In December 1978, the world was blessed with the arrival of a divine gift. (No, dear reader — not yours truly. I came a month later.) I speak of the puzzling, entertaining and curiously addictive offspring of Milton and Bradley; the rotund, handheld device that seeks utter acquiescence and perfect imitation. I speak, my friends, of SIMON. Its first version sold in 1978 and became a smashing success, and continues production into the new millennium. The beeps and bops and buzzers remain gloriously constant, but some idiot toy executive, in a misguided attempt to shove the glorious game buttons-first into the 21st century, redesigned our harsh master for the next generation. The retooled Simon (emphasis on the "tool") looks like a friggin' iMac. You can check it out at www.boardgames.com/elhansim.html.
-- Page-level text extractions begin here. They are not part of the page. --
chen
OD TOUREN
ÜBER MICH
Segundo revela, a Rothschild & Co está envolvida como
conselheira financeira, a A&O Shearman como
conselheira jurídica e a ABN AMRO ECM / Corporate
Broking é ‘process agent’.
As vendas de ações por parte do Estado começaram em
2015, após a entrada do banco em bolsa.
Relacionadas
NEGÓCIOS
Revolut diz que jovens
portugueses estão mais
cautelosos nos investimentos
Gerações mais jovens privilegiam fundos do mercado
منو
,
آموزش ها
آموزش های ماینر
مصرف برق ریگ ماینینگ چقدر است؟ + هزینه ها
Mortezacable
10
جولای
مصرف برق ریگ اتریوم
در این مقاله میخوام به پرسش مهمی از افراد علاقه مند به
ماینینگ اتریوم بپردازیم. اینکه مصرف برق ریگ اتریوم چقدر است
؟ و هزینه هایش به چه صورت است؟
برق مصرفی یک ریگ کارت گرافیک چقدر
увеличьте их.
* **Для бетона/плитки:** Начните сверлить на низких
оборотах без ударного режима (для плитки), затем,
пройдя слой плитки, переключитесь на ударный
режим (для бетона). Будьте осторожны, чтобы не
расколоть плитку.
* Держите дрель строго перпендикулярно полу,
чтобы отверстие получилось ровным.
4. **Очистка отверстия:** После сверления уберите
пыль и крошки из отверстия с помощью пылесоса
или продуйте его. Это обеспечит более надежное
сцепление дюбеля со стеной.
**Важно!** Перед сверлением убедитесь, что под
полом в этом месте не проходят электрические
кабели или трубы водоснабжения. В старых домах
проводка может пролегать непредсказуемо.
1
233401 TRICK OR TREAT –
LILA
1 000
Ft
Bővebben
Never fear. I come bearing leg warmers and raspberry berets, and direct you forthwith to one of many darling Web sites devoted to an age when Web was not a word requiring capitalization. Paul Neave, of Neave's Webgames, has lovingly converted all your favorites into Macromedia Flash and Java script. He's resurrected the old black-and-primary-colors Simon from its untimely repose, and made it — along with other arcade classics like Space Invaders, Pac-Man and Pong (the first video game in human history) — freely available for your immediate enjoyment and eventual debilitating addiction. Every game comes with Neave's own adorably British commentary. Regarding Pong: "The fact is that by today's standards, this game looks utter pants."
Neave's versions are quick to download and even quicker to master (except for Pong — I never could get a handle on that one). To your Final Fantasy-spoiled senses, these games might seem simplistic, but I promise, you'll love them every bit as much as you did when you owned an Atari 2600.